WHAT IS REQUIRED -
Find every line in the records below that holds the word "butt", and copy it out.

(Saved data entries)
____________________
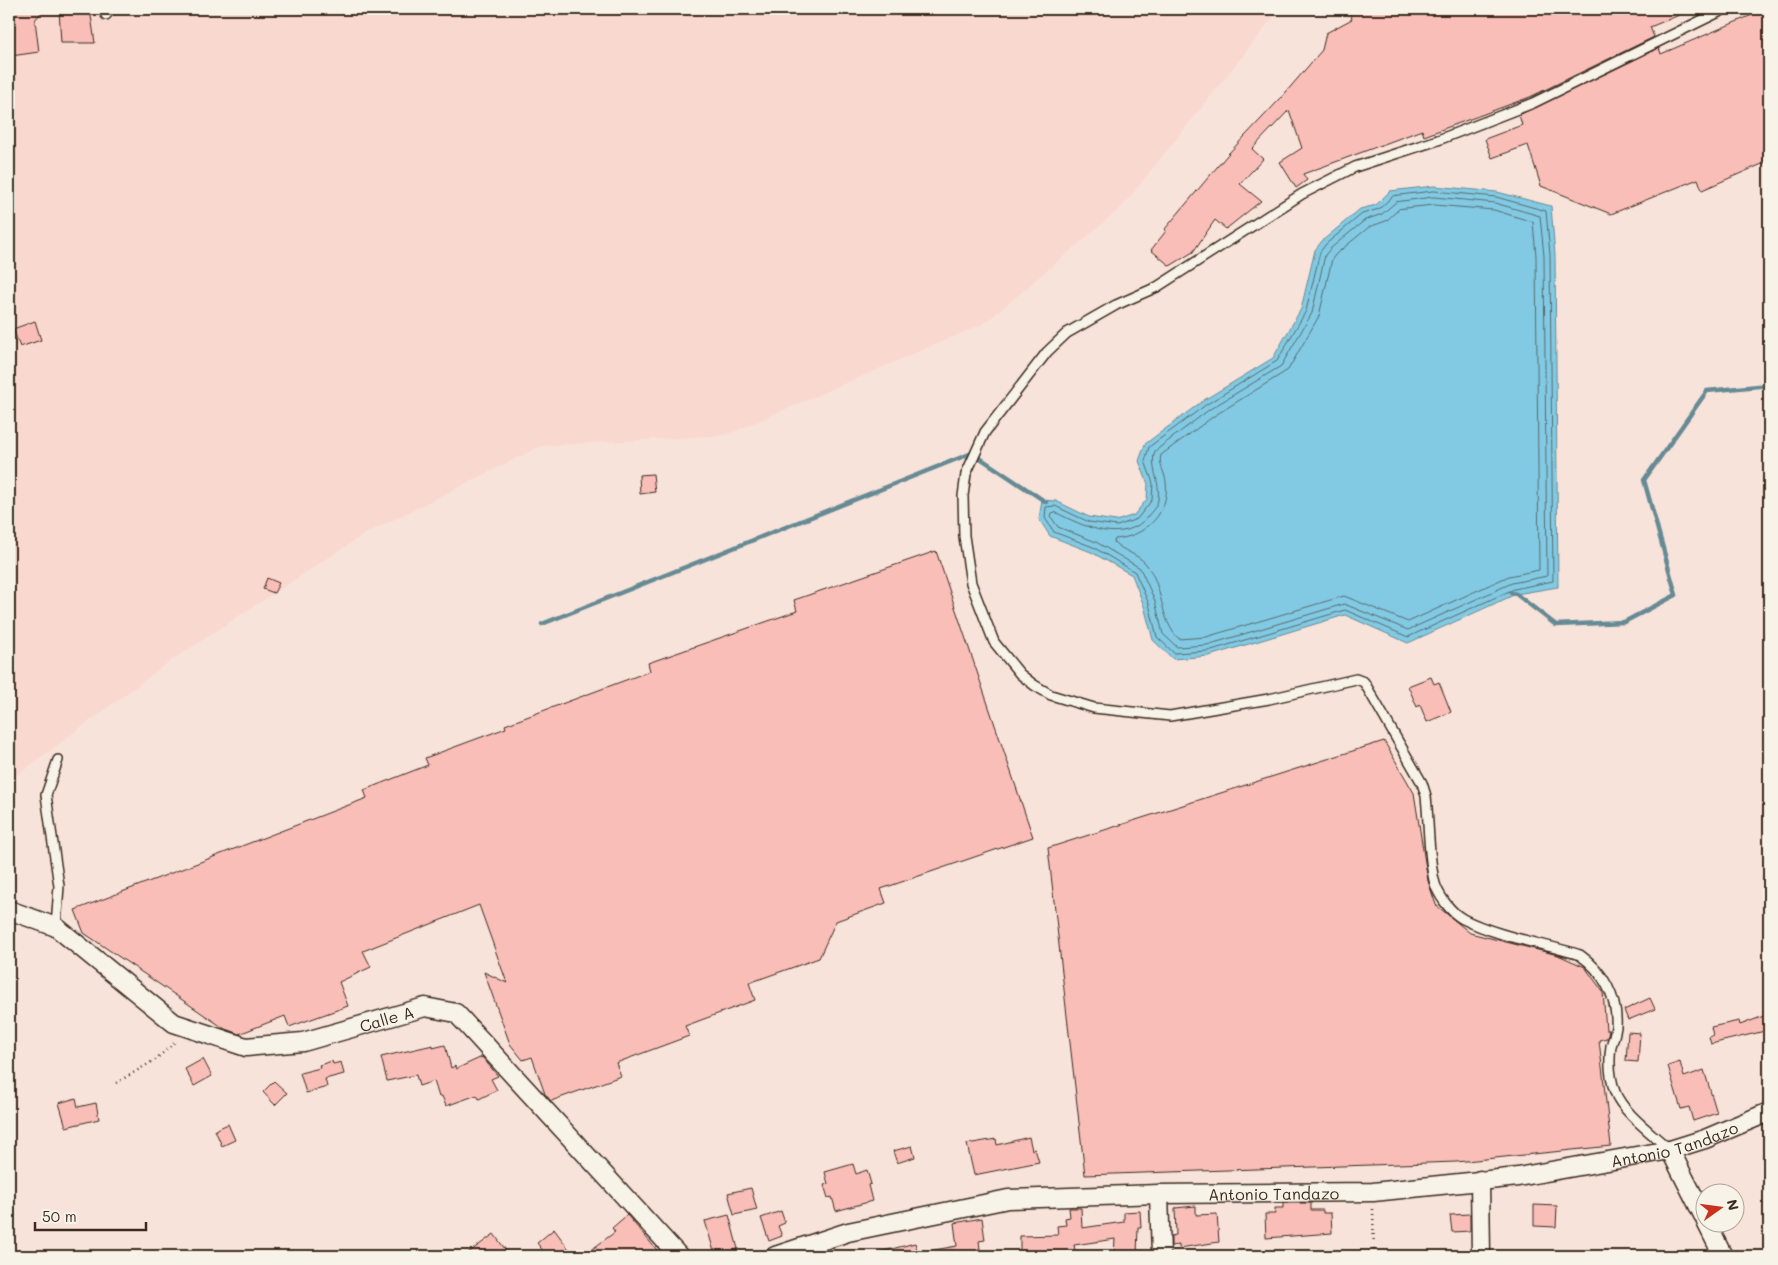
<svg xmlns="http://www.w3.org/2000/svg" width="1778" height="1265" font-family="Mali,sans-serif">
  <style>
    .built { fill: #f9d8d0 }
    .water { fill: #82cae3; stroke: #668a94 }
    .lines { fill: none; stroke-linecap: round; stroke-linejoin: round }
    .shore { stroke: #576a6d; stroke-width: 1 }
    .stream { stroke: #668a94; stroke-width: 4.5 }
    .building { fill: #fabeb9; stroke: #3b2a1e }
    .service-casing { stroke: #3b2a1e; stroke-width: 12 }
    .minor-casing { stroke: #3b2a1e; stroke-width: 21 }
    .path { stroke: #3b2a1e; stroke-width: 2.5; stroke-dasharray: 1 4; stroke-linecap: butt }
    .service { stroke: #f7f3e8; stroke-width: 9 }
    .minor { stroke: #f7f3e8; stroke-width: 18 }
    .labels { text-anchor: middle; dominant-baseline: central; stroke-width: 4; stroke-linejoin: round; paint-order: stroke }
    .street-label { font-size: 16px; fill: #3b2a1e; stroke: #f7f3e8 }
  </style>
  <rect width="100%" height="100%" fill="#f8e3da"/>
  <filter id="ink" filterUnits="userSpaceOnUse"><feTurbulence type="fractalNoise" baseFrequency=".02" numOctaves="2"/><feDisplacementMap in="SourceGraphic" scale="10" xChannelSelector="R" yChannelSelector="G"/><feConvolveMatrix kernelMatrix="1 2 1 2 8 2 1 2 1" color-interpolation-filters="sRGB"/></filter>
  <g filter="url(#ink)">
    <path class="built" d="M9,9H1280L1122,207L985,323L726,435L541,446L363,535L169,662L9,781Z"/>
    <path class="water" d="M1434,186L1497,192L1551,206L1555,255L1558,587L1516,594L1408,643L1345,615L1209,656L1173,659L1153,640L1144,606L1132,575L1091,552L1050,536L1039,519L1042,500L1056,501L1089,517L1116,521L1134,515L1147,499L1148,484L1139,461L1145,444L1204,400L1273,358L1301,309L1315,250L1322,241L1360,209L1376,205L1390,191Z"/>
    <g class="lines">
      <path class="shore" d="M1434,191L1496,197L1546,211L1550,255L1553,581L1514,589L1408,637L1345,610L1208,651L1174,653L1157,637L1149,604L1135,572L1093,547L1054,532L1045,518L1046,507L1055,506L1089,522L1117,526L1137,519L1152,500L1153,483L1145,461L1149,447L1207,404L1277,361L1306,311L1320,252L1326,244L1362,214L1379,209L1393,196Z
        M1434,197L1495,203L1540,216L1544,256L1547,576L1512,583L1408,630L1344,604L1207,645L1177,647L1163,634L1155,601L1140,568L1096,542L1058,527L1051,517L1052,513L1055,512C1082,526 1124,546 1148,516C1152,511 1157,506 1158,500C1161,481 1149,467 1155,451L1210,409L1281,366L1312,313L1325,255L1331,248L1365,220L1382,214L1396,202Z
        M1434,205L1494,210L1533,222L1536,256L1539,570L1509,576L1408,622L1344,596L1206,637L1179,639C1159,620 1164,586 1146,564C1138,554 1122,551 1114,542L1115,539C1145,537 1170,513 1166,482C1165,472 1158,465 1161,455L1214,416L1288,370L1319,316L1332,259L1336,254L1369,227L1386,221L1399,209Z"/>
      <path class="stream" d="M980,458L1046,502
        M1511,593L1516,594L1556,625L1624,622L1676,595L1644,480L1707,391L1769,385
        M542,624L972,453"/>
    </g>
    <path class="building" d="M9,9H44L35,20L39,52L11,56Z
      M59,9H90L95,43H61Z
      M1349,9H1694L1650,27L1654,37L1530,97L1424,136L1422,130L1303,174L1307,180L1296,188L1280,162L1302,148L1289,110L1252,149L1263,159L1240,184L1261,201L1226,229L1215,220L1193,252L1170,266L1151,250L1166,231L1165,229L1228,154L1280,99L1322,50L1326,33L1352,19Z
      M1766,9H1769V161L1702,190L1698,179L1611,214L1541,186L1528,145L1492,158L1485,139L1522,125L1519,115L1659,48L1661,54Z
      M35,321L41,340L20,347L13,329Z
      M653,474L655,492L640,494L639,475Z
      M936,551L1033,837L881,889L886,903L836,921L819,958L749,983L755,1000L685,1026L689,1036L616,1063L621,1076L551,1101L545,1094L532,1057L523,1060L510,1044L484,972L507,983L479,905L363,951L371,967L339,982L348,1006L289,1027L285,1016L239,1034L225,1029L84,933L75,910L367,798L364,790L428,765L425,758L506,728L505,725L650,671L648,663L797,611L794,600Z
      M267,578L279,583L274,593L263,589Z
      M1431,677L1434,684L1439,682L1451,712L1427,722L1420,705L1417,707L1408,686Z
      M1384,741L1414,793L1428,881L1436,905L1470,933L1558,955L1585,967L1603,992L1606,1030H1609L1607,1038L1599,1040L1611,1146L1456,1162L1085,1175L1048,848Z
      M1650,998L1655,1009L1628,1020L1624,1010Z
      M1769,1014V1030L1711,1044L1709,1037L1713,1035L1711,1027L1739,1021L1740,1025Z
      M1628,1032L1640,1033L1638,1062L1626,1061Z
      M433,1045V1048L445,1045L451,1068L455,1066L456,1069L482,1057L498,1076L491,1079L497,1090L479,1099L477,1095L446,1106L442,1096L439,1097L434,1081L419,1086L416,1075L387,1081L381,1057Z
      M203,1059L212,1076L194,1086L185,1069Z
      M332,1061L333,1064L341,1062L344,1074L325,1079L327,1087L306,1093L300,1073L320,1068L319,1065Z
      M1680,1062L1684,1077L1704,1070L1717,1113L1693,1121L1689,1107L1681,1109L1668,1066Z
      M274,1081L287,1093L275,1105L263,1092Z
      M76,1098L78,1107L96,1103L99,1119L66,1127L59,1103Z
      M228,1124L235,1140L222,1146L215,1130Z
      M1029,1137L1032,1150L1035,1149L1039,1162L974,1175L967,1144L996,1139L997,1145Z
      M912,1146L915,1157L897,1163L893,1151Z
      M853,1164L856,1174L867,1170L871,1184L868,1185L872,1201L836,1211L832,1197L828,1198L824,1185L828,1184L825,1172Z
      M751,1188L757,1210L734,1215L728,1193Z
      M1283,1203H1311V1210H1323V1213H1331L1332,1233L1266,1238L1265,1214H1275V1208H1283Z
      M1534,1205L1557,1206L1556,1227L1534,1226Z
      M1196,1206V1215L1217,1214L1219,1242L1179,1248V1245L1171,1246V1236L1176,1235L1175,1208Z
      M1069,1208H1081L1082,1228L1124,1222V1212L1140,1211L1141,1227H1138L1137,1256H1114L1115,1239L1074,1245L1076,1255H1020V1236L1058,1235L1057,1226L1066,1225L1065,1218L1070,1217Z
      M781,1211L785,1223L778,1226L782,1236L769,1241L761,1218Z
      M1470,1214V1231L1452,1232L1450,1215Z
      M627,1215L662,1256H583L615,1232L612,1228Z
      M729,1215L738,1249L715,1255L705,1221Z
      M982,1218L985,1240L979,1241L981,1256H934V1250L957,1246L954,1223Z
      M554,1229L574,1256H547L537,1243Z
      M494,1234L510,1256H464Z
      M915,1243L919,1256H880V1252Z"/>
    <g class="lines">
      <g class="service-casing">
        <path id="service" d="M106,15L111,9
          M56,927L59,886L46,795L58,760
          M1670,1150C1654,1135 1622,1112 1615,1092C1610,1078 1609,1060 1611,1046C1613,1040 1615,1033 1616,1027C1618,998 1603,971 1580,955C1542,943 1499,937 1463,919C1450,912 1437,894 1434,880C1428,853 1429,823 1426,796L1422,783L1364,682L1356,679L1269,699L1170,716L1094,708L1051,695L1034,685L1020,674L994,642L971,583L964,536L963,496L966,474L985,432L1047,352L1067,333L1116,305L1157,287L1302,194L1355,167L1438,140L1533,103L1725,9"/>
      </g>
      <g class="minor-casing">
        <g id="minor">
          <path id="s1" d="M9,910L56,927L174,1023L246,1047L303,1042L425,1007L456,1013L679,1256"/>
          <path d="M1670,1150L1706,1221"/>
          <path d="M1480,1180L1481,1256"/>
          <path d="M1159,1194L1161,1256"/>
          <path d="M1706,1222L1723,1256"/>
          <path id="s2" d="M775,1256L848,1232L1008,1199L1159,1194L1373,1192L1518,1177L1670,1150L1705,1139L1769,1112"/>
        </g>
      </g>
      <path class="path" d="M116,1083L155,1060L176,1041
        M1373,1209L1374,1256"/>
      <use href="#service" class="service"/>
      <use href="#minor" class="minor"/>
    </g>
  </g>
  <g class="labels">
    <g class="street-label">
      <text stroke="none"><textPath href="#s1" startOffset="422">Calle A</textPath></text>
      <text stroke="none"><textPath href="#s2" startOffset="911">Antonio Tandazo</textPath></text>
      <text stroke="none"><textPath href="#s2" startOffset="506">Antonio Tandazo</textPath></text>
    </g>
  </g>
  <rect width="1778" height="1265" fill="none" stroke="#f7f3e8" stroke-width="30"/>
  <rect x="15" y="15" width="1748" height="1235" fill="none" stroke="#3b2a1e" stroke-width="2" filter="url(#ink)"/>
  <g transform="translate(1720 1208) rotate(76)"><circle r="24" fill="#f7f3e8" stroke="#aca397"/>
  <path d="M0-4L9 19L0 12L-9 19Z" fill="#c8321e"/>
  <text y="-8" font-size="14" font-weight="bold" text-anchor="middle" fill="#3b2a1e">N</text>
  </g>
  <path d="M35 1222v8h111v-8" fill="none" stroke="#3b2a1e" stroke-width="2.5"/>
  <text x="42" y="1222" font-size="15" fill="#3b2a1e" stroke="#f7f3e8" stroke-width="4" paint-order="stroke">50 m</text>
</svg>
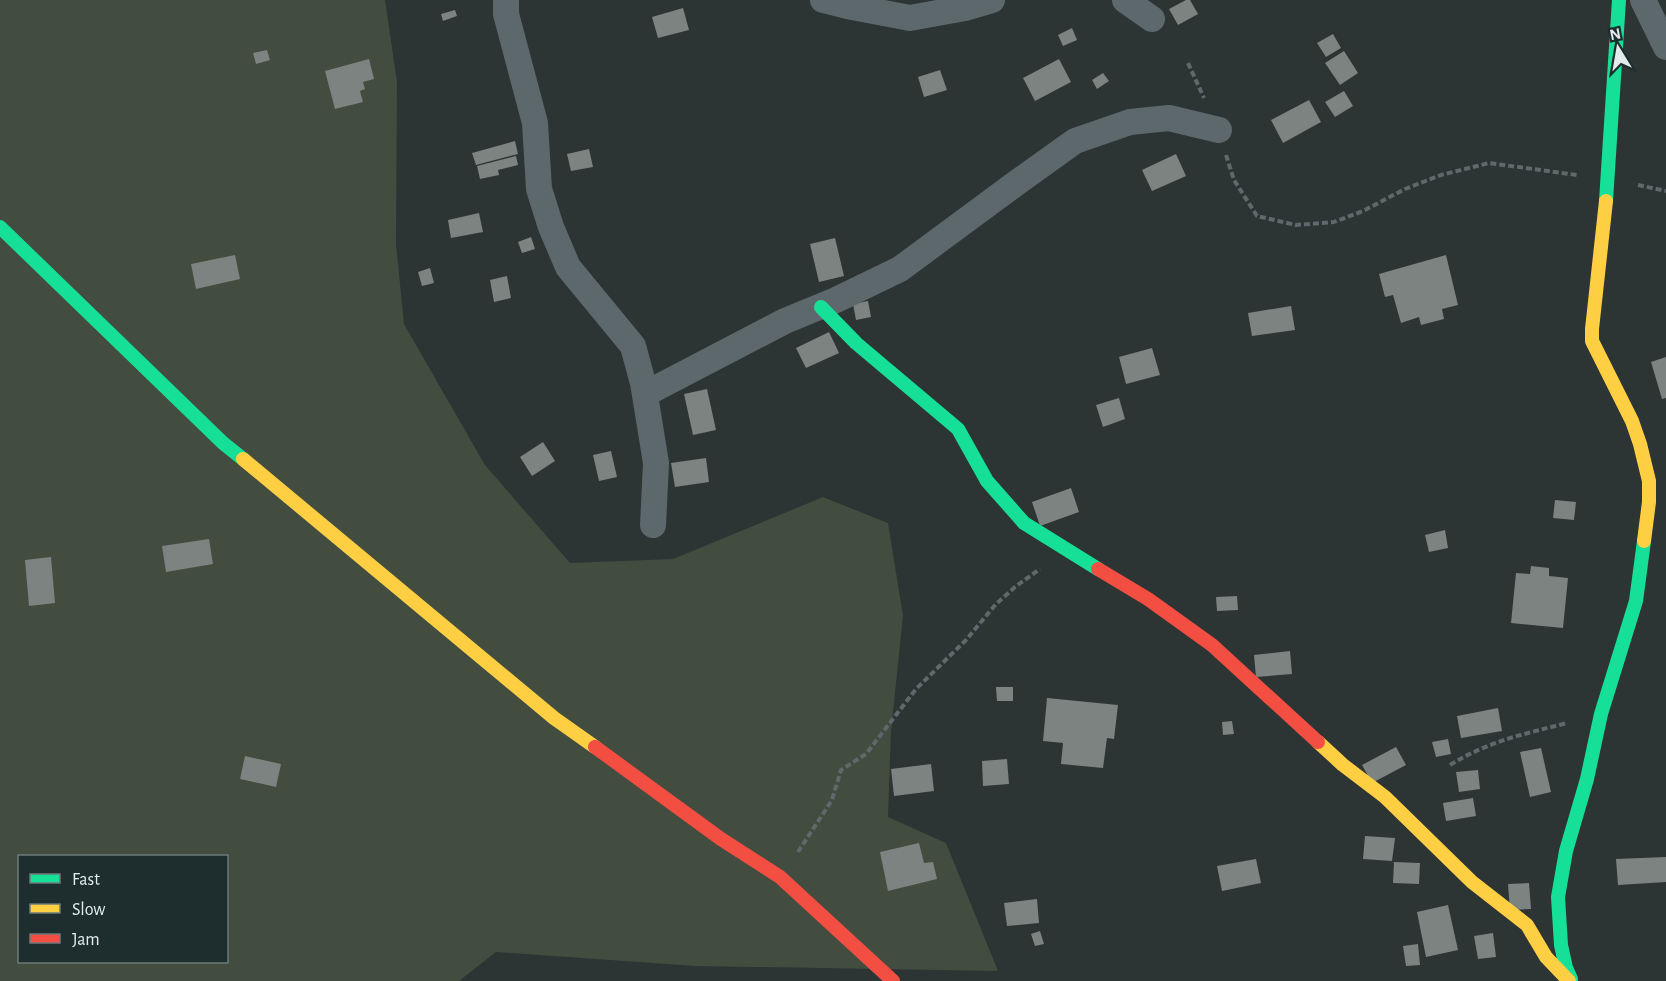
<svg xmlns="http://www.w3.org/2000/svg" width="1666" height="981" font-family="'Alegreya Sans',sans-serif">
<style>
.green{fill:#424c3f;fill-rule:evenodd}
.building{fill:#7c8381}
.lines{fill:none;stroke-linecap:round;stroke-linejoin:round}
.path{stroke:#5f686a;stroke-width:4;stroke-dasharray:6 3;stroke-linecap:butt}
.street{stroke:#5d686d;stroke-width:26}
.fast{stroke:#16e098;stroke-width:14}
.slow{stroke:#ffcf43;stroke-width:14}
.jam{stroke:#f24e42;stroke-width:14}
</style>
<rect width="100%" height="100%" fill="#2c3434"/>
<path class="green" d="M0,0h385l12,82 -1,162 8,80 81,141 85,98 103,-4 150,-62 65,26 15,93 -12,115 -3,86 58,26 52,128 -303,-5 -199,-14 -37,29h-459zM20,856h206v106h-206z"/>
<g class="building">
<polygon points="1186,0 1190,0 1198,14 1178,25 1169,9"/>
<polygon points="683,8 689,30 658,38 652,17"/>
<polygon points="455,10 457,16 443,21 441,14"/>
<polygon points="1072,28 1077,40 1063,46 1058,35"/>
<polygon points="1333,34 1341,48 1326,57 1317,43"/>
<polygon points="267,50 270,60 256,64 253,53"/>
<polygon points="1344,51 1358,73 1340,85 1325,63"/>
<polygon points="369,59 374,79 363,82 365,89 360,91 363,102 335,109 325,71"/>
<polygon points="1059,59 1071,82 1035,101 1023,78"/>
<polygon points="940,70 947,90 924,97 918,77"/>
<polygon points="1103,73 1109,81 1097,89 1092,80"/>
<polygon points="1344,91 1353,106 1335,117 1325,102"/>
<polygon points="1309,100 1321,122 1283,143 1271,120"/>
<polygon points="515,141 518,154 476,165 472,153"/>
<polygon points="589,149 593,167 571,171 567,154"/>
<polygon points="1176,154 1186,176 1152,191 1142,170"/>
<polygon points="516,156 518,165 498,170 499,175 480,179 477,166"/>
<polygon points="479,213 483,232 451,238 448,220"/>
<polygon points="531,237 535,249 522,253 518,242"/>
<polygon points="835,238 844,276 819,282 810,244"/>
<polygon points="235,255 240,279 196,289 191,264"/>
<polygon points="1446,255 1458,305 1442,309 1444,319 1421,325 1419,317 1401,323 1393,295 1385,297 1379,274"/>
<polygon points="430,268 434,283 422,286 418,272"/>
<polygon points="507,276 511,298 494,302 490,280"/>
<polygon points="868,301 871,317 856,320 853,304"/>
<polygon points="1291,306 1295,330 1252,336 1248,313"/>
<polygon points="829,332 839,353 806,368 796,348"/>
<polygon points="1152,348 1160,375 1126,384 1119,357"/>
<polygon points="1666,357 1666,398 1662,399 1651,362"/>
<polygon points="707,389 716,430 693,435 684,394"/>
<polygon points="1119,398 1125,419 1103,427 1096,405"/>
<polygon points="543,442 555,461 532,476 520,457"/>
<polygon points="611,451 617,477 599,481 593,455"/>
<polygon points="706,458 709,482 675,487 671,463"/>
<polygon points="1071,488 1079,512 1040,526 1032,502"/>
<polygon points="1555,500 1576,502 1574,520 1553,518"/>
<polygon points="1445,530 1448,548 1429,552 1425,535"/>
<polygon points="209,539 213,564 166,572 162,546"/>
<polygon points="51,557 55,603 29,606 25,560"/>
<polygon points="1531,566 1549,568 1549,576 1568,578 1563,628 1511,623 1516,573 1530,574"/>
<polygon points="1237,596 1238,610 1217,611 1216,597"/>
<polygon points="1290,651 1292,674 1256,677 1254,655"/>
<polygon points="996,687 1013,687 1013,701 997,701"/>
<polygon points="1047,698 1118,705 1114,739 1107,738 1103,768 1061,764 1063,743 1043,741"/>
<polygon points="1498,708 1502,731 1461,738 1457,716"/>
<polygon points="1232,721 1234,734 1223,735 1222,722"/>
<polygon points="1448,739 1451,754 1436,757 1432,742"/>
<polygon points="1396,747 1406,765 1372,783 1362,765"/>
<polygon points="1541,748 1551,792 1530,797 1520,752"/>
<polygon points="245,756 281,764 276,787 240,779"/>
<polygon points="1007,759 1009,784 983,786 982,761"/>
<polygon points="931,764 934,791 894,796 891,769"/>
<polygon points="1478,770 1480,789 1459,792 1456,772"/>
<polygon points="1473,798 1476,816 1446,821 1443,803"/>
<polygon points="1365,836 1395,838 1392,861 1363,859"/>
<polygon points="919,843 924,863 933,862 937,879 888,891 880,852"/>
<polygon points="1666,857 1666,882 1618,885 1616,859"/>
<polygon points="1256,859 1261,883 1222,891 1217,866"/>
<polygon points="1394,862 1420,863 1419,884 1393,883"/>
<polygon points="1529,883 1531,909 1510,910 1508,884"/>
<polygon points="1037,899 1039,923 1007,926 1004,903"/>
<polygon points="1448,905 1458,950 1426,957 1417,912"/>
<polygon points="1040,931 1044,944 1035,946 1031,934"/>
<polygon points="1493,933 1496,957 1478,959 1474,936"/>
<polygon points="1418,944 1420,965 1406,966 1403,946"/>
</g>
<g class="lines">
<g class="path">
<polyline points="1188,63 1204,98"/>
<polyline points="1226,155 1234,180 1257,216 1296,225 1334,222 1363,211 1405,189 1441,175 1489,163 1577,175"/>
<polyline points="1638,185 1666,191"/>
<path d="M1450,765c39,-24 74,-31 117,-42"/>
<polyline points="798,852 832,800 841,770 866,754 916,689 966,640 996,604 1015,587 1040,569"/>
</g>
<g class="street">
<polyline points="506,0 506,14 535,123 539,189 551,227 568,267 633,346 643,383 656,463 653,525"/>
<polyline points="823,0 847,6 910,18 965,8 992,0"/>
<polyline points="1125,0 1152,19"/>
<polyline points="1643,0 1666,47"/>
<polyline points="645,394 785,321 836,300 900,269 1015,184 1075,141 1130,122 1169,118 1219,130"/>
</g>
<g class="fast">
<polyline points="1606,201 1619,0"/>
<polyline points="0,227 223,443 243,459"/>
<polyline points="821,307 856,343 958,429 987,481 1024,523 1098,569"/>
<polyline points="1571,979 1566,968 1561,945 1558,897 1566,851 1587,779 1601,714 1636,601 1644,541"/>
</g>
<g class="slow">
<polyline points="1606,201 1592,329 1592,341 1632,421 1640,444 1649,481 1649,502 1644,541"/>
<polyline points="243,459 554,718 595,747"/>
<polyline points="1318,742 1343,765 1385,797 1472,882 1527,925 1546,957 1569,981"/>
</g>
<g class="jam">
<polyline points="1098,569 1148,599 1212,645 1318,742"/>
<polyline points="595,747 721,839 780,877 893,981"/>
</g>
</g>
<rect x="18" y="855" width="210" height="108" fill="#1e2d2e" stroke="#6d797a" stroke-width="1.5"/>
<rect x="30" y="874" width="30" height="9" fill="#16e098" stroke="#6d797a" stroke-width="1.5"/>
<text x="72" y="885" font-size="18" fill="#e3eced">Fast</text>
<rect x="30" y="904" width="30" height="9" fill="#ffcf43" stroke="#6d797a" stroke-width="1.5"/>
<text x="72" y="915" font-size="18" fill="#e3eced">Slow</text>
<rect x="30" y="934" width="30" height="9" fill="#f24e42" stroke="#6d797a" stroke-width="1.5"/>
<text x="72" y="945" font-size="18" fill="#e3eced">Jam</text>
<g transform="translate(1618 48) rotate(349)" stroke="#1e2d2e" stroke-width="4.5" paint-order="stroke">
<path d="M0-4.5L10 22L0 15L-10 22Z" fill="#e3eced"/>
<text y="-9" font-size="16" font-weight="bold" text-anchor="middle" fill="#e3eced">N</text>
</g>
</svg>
____________________
OUTPUT OF THE EXERCISE -
    .path { stroke: #3b2a1e; stroke-width: 2.5; stroke-dasharray: 1 4; stroke-linecap: butt }
.path{stroke:#5f686a;stroke-width:4;stroke-dasharray:6 3;stroke-linecap:butt}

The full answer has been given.